## RECORDS SHOWN
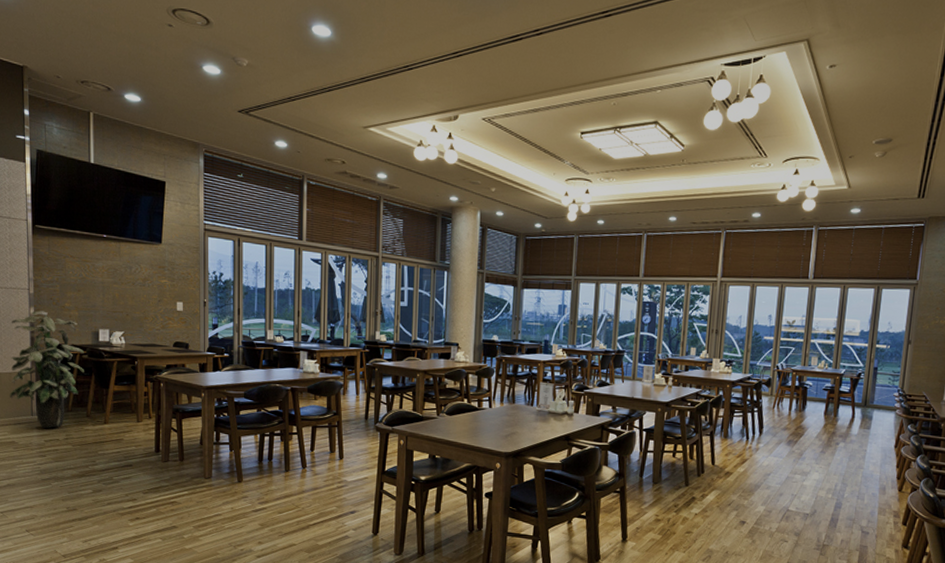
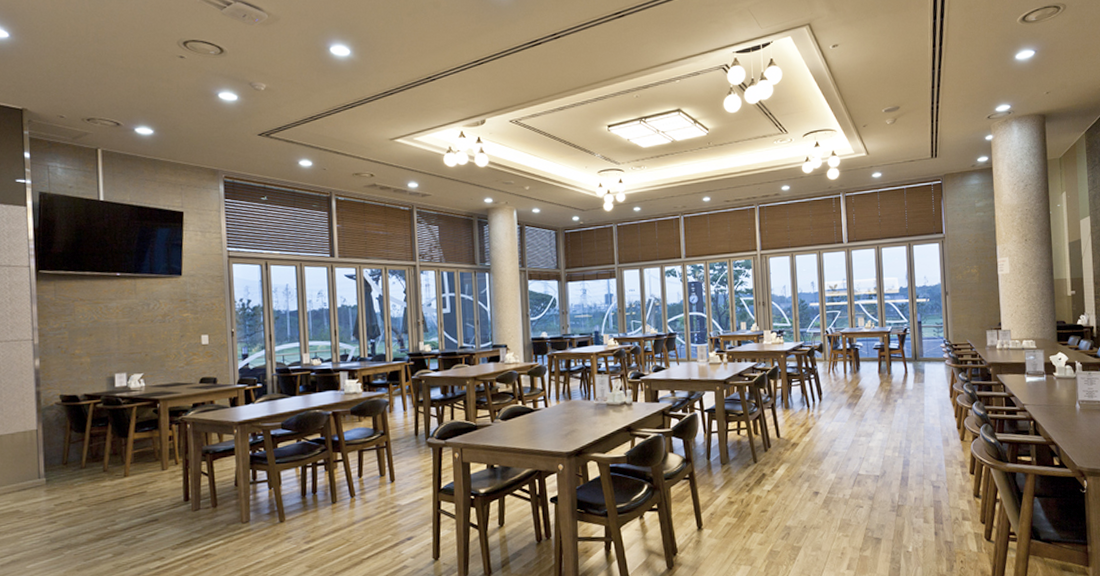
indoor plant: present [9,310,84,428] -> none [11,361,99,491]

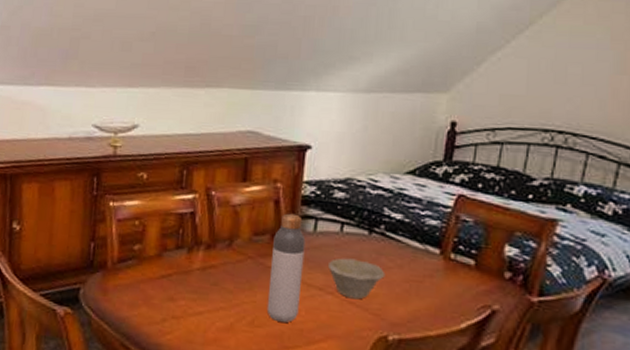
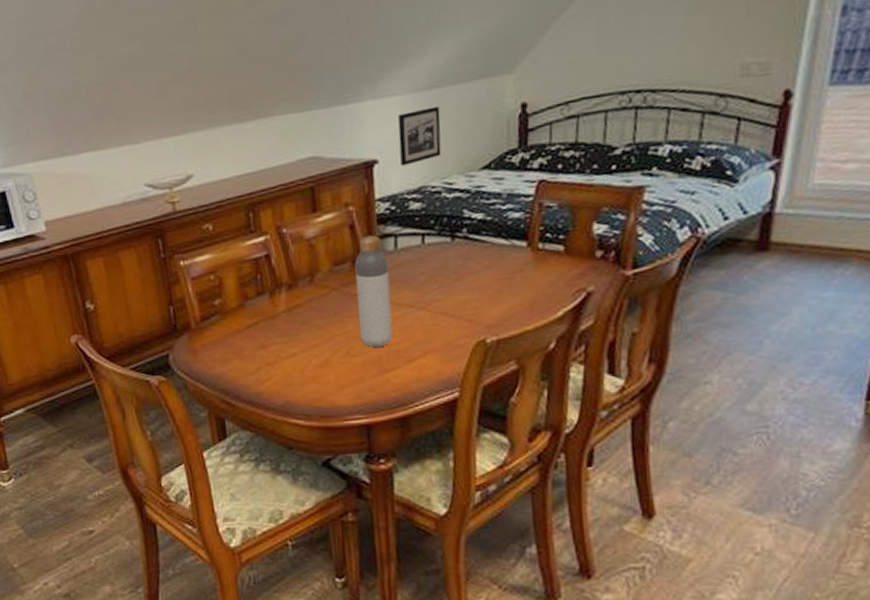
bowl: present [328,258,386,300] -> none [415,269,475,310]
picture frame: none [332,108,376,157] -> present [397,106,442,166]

* * *

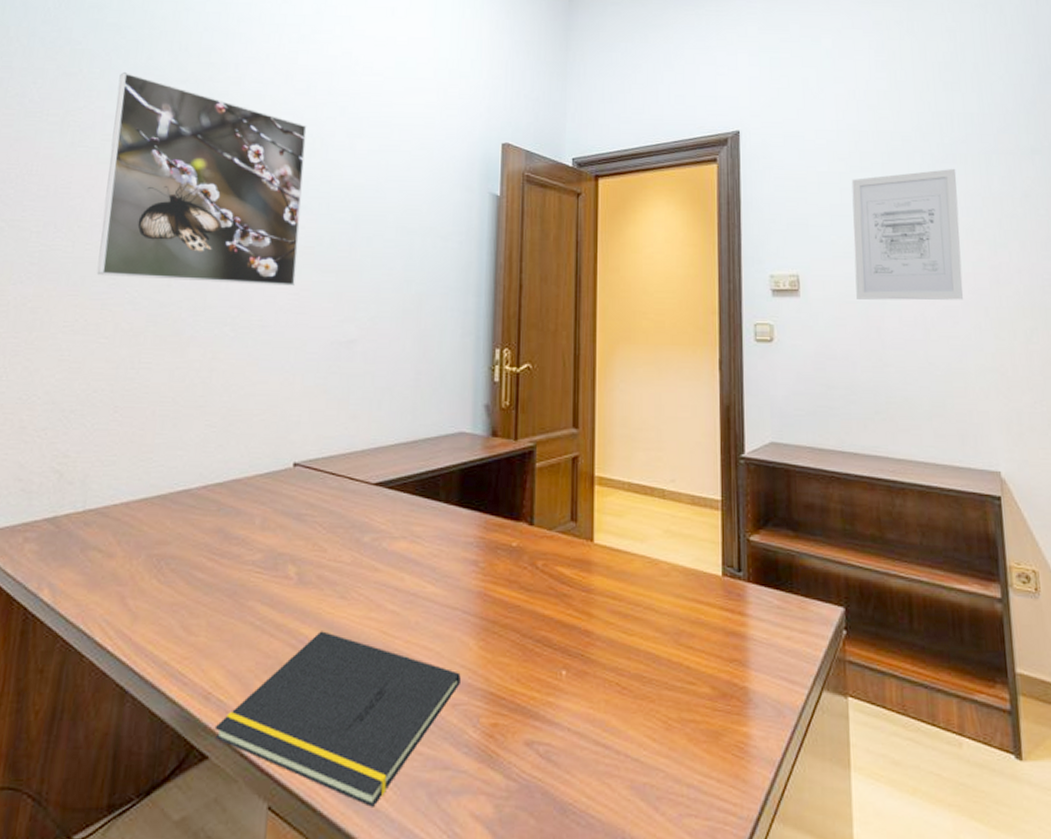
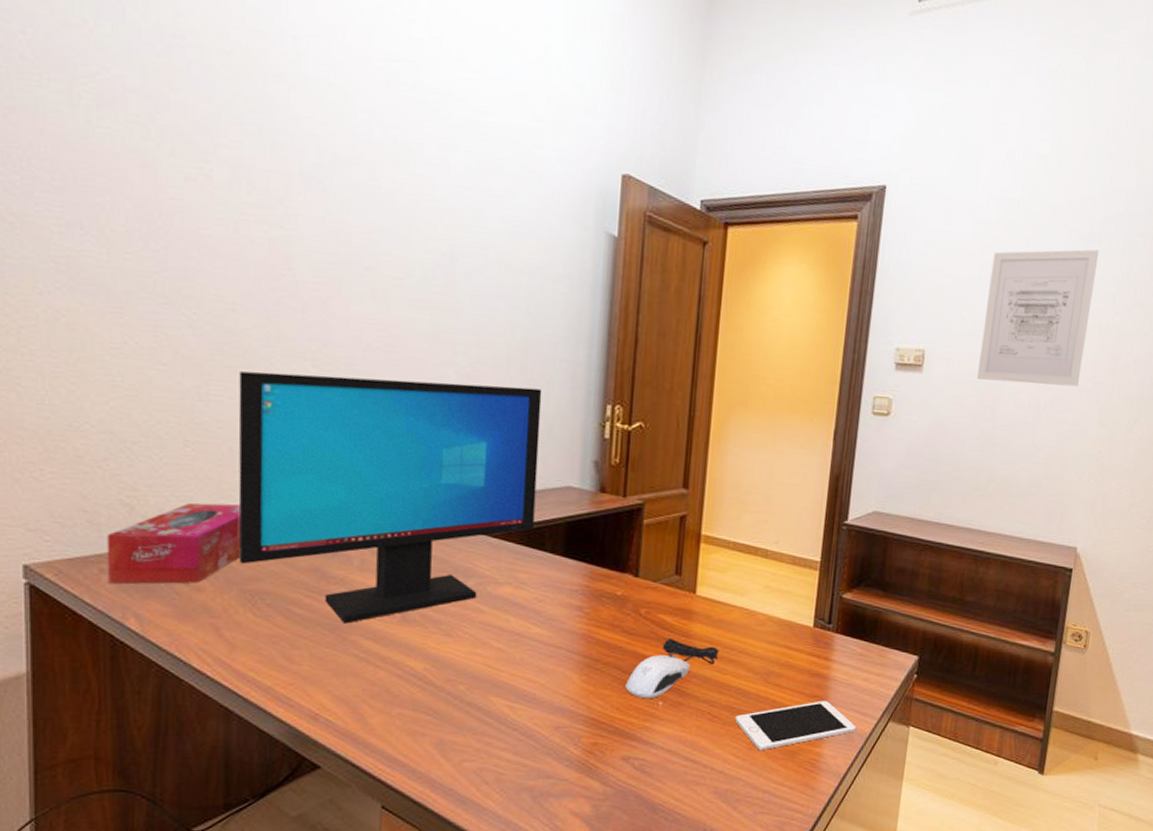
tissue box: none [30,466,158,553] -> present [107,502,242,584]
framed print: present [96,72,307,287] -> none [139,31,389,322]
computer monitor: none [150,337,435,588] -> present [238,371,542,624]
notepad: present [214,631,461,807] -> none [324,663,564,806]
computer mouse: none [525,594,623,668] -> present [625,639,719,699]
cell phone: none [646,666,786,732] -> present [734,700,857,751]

* * *

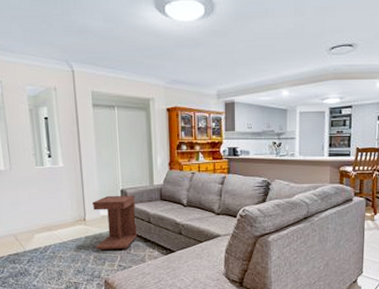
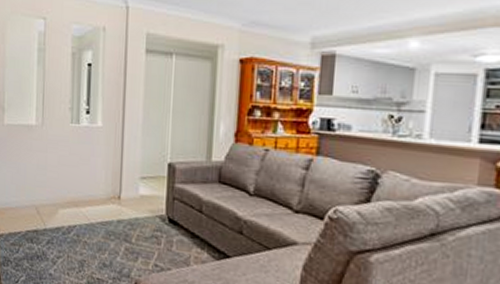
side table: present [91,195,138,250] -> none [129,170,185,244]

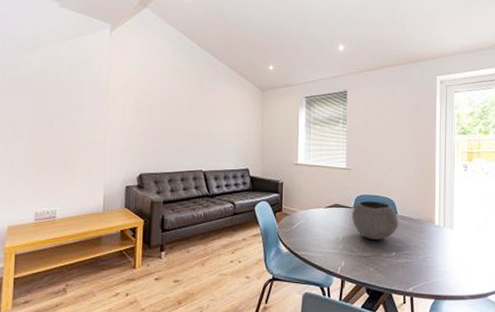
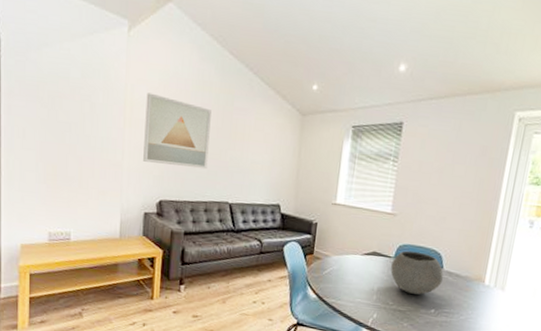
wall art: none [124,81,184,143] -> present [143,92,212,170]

## TRY IT
Count up every line above that has the word "computer" in it; answer with the number alone.

## SOLUTION
2